Task instructions — Without changing anything, set down every line shown below.

Materials provided —
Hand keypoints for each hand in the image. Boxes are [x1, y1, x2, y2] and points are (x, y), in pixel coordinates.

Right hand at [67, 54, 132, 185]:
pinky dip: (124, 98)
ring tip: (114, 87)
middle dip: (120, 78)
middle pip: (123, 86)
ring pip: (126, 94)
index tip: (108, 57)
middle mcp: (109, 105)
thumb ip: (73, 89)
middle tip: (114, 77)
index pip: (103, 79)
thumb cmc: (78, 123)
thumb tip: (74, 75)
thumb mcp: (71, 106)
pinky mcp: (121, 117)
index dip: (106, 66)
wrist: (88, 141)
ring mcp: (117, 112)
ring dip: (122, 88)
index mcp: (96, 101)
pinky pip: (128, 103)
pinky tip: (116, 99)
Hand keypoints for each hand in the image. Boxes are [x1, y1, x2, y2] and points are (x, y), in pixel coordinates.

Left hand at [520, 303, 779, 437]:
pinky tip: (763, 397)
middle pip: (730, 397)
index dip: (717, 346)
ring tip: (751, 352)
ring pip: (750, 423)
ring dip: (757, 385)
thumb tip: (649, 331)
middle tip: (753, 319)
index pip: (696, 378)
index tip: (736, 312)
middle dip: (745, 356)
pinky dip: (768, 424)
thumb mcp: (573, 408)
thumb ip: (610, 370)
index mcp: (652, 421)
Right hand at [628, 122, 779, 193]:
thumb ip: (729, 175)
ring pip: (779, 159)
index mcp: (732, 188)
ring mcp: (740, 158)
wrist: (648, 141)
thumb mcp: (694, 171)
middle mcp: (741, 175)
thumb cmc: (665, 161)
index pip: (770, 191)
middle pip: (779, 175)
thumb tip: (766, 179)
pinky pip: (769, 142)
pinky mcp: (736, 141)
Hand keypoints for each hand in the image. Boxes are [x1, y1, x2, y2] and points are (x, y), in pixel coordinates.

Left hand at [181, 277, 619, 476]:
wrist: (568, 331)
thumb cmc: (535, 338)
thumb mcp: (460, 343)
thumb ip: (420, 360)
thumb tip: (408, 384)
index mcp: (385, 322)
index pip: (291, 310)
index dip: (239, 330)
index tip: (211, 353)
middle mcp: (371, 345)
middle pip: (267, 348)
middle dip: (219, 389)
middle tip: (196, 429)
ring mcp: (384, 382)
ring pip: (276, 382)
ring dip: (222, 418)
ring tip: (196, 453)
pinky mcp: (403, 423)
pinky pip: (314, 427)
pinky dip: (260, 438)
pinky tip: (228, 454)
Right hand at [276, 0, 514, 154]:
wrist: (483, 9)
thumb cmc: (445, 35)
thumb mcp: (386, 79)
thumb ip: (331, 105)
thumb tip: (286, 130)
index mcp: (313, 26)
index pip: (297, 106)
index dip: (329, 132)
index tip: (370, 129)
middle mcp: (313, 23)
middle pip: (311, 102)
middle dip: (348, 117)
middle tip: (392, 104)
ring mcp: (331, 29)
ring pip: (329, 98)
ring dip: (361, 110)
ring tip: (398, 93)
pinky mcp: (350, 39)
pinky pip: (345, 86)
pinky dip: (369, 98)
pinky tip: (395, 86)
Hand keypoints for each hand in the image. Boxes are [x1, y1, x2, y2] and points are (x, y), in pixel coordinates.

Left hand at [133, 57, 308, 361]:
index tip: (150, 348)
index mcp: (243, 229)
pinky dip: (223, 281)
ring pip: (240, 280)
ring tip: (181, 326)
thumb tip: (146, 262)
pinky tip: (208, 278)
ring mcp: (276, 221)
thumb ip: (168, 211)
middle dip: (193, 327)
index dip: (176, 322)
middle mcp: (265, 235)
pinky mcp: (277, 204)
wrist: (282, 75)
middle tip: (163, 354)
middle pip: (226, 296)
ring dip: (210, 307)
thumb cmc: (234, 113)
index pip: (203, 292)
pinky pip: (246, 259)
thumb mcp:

Solution for this exercise —
Hand keypoints for each hand in the image. Boxes are [x1, y1, x2, y2] and points are (x, y), in pixel coordinates.

Right hand at [67, 54, 132, 185]:
pinky dip: (124, 98)
ring tip: (114, 87)
middle dip: (120, 78)
middle pip: (123, 86)
ring pip: (126, 94)
index tip: (108, 57)
middle mcp: (109, 105)
thumb ip: (73, 89)
middle tip: (114, 77)
index pip: (103, 79)
thumb cmc: (78, 123)
thumb tip: (74, 75)
thumb mcp: (71, 106)
pinky mcp: (121, 117)
index dip: (106, 66)
wrist: (88, 141)
ring mcp: (117, 112)
ring dip: (122, 88)
index mcp: (96, 101)
pinky pip: (128, 103)
pinky tip: (116, 99)
Hand keypoints for each hand in the image. Boxes are [x1, y1, x2, y2] and points are (x, y), in pixel coordinates.

Left hand at [520, 303, 779, 437]:
pinky tip: (763, 397)
middle pip: (730, 397)
index dip: (717, 346)
ring tip: (751, 352)
ring pip: (750, 423)
ring dip: (757, 385)
thumb tip: (649, 331)
middle tip: (753, 319)
index pip: (696, 378)
index tip: (736, 312)
middle dip: (745, 356)
pinky dip: (768, 424)
thumb mcp: (573, 408)
thumb ip: (610, 370)
index mcp: (652, 421)
Right hand at [628, 122, 779, 193]:
thumb ip: (729, 175)
ring pip: (779, 159)
index mcp: (732, 188)
ring mcp: (740, 158)
wrist: (648, 141)
thumb mcp: (694, 171)
middle mcp: (741, 175)
thumb cmc: (665, 161)
index pip: (770, 191)
middle pip: (779, 175)
thumb tip: (766, 179)
pinky pip: (769, 142)
pinky mcp: (736, 141)
Hand keypoints for each hand in the image. Boxes are [x1, y1, x2, y2] and points are (x, y), in pixel coordinates.

Left hand at [181, 277, 619, 476]:
wrist: (568, 331)
thumb cmc: (535, 338)
thumb mcp: (460, 343)
thumb ip: (420, 360)
thumb tip: (408, 384)
index mcp: (385, 322)
index pip: (291, 310)
index dip: (239, 330)
index tip: (211, 353)
middle mcp: (371, 345)
middle pip: (267, 348)
middle dip: (219, 389)
middle tip: (196, 429)
ring mcp: (384, 382)
ring pip: (276, 382)
ring dip: (222, 418)
ring tip: (196, 453)
pinky mcp: (403, 423)
pinky pip: (314, 427)
pinky dip: (260, 438)
pinky tip: (228, 454)
Right hand at [276, 0, 514, 154]:
wrist: (483, 9)
thumb cmc: (445, 35)
thumb mcp: (386, 79)
thumb ip: (331, 105)
thumb tip: (286, 130)
index mcp: (313, 26)
index pip: (297, 106)
index dip: (329, 132)
index tip: (370, 129)
middle mcp: (313, 23)
middle pip: (311, 102)
middle dip: (348, 117)
middle tip: (392, 104)
ring mcp: (331, 29)
ring pip: (329, 98)
ring dip: (361, 110)
ring tip: (398, 93)
pinky mcp: (350, 39)
pinky pip: (345, 86)
pinky dip: (369, 98)
pinky tip: (395, 86)
Hand keypoints for each hand in the image. Boxes are [x1, y1, x2, y2] and points are (x, y), in pixel coordinates.

Left hand at [133, 57, 308, 361]:
index tip: (150, 348)
index mcp: (243, 229)
pinky dip: (223, 281)
ring pip: (240, 280)
ring tip: (181, 326)
thumb tip: (146, 262)
pinky tip: (208, 278)
ring mcp: (276, 221)
thumb ip: (168, 211)
middle dip: (193, 327)
index dip: (176, 322)
middle mcp: (265, 235)
pinky mcp: (277, 204)
wrist: (282, 75)
middle tip: (163, 354)
middle pip: (226, 296)
ring dip: (210, 307)
thumb cmc: (234, 113)
index pip: (203, 292)
pinky pip: (246, 259)
thumb mcp:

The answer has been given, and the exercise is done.